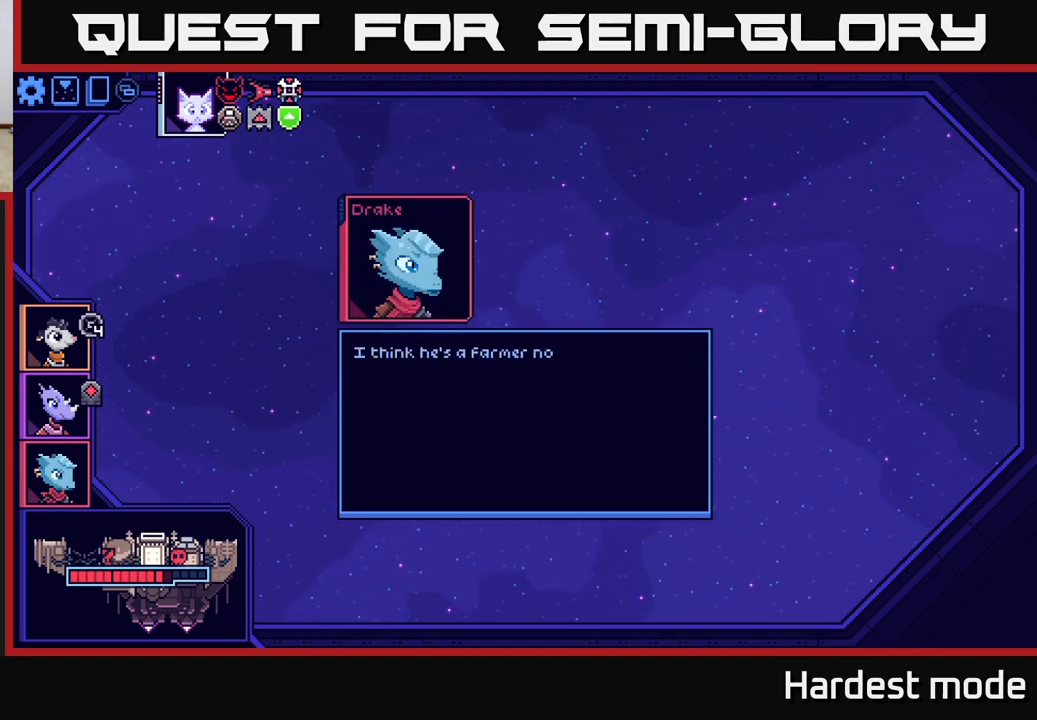
{"buttons": [], "left_stick": "center", "right_stick": "center", "events": []}
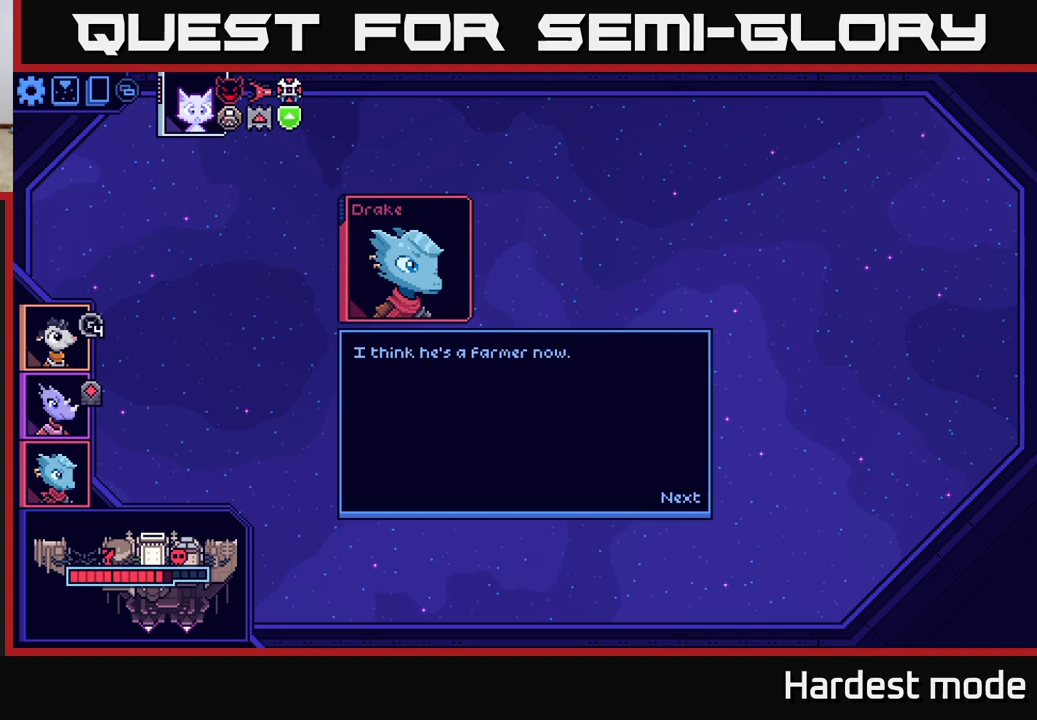
{"buttons": [], "left_stick": "center", "right_stick": "center", "events": []}
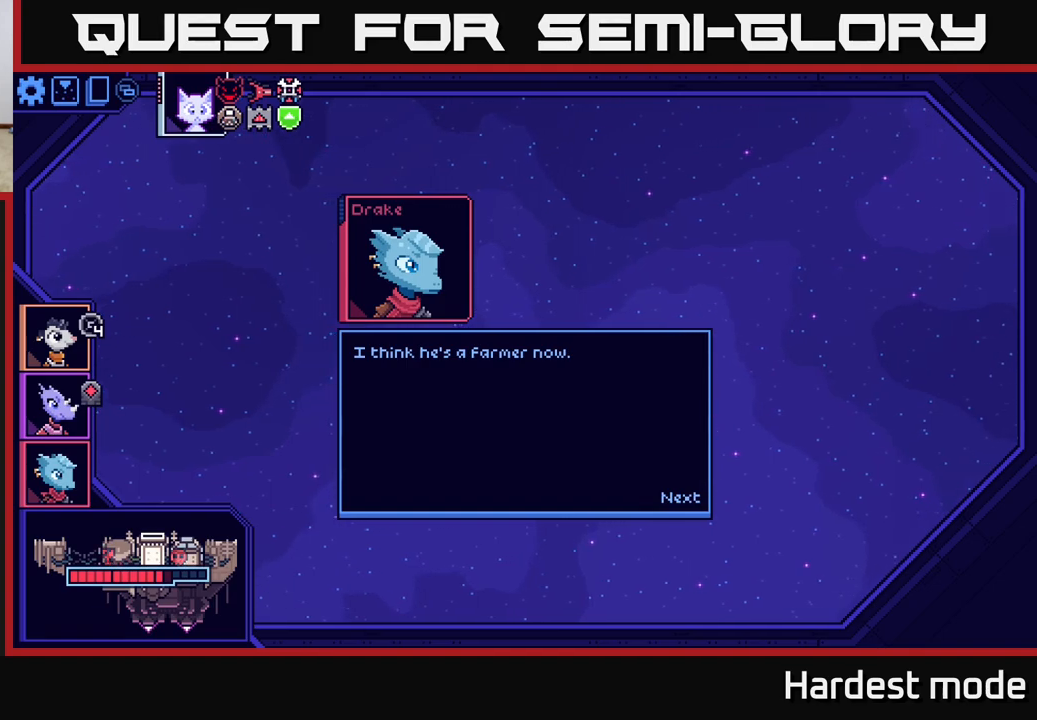
{"buttons": [], "left_stick": "center", "right_stick": "center", "events": []}
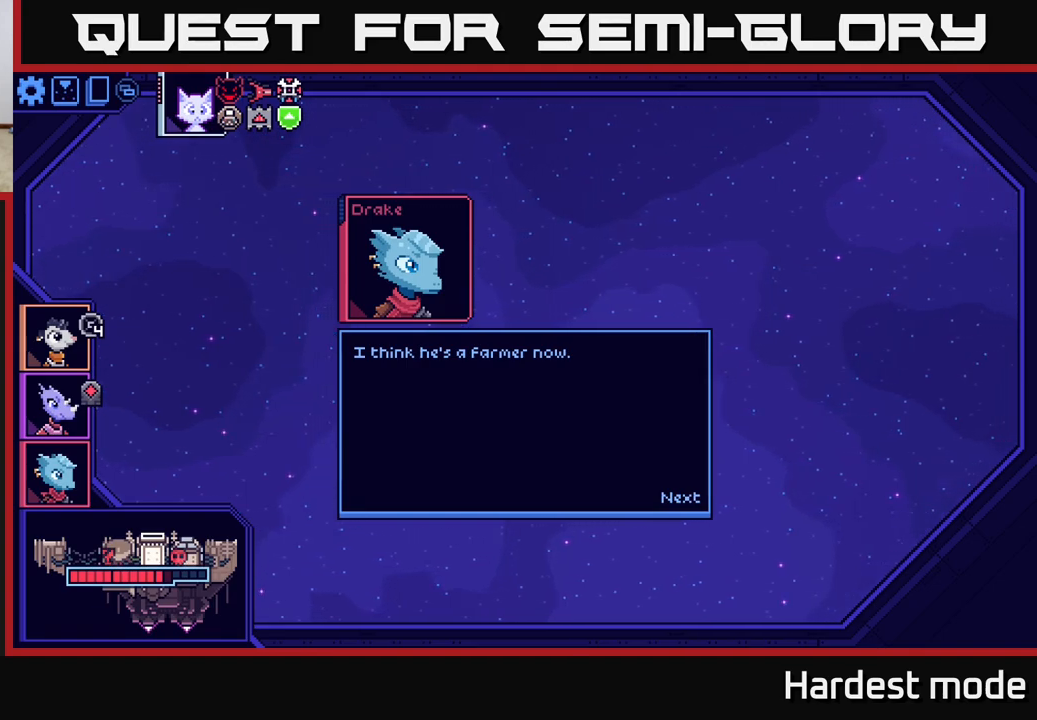
{"buttons": [], "left_stick": "center", "right_stick": "center", "events": []}
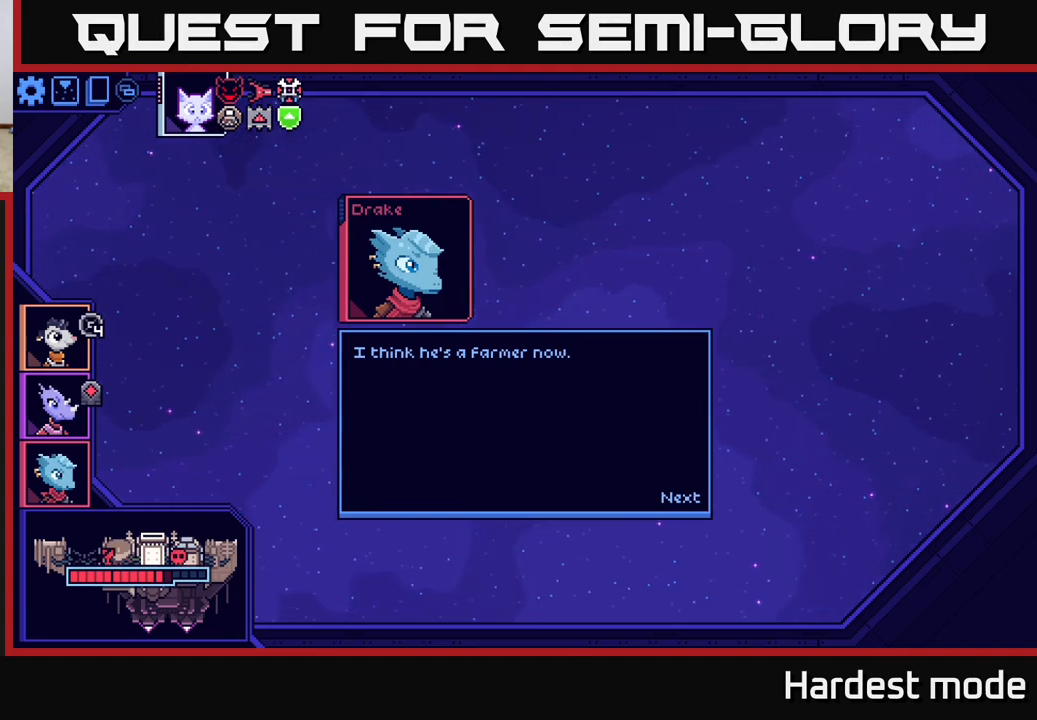
{"buttons": [], "left_stick": "center", "right_stick": "center", "events": [[350, "A", "down"], [500, "A", "up"]]}
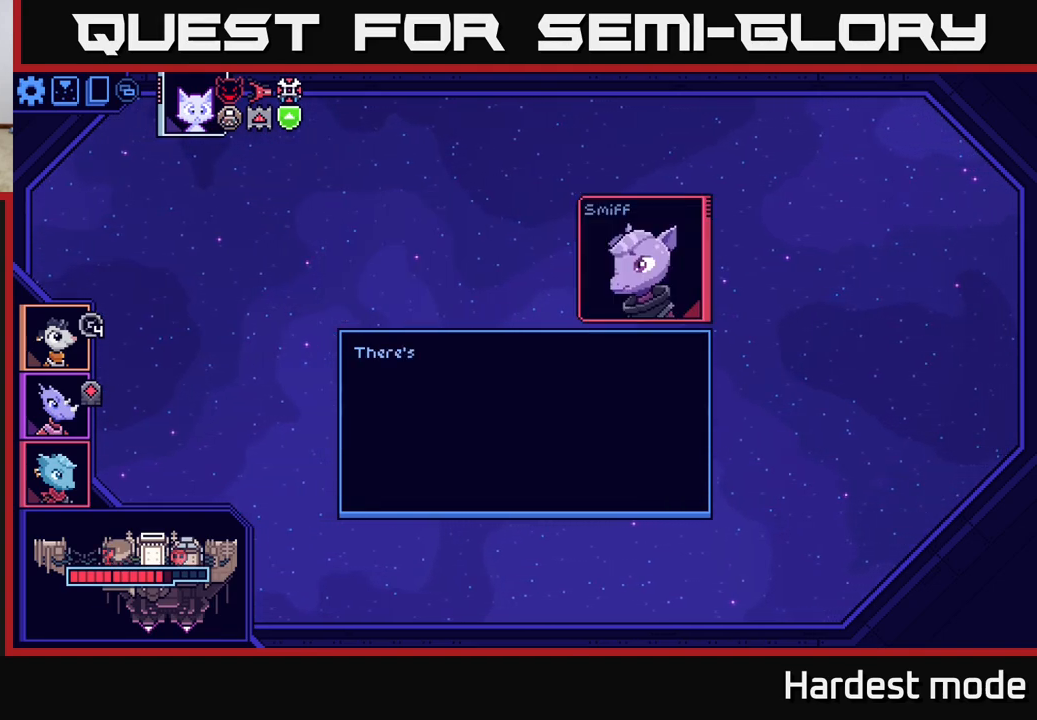
{"buttons": [], "left_stick": "center", "right_stick": "center", "events": []}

# # # # #

Your answer must be an exact copy of the records, minus any pictures.

{"buttons": [], "left_stick": "center", "right_stick": "center", "events": []}
{"buttons": [], "left_stick": "center", "right_stick": "center", "events": []}
{"buttons": [], "left_stick": "center", "right_stick": "center", "events": []}
{"buttons": [], "left_stick": "center", "right_stick": "center", "events": []}
{"buttons": [], "left_stick": "center", "right_stick": "center", "events": [[350, "A", "down"], [500, "A", "up"]]}
{"buttons": [], "left_stick": "center", "right_stick": "center", "events": []}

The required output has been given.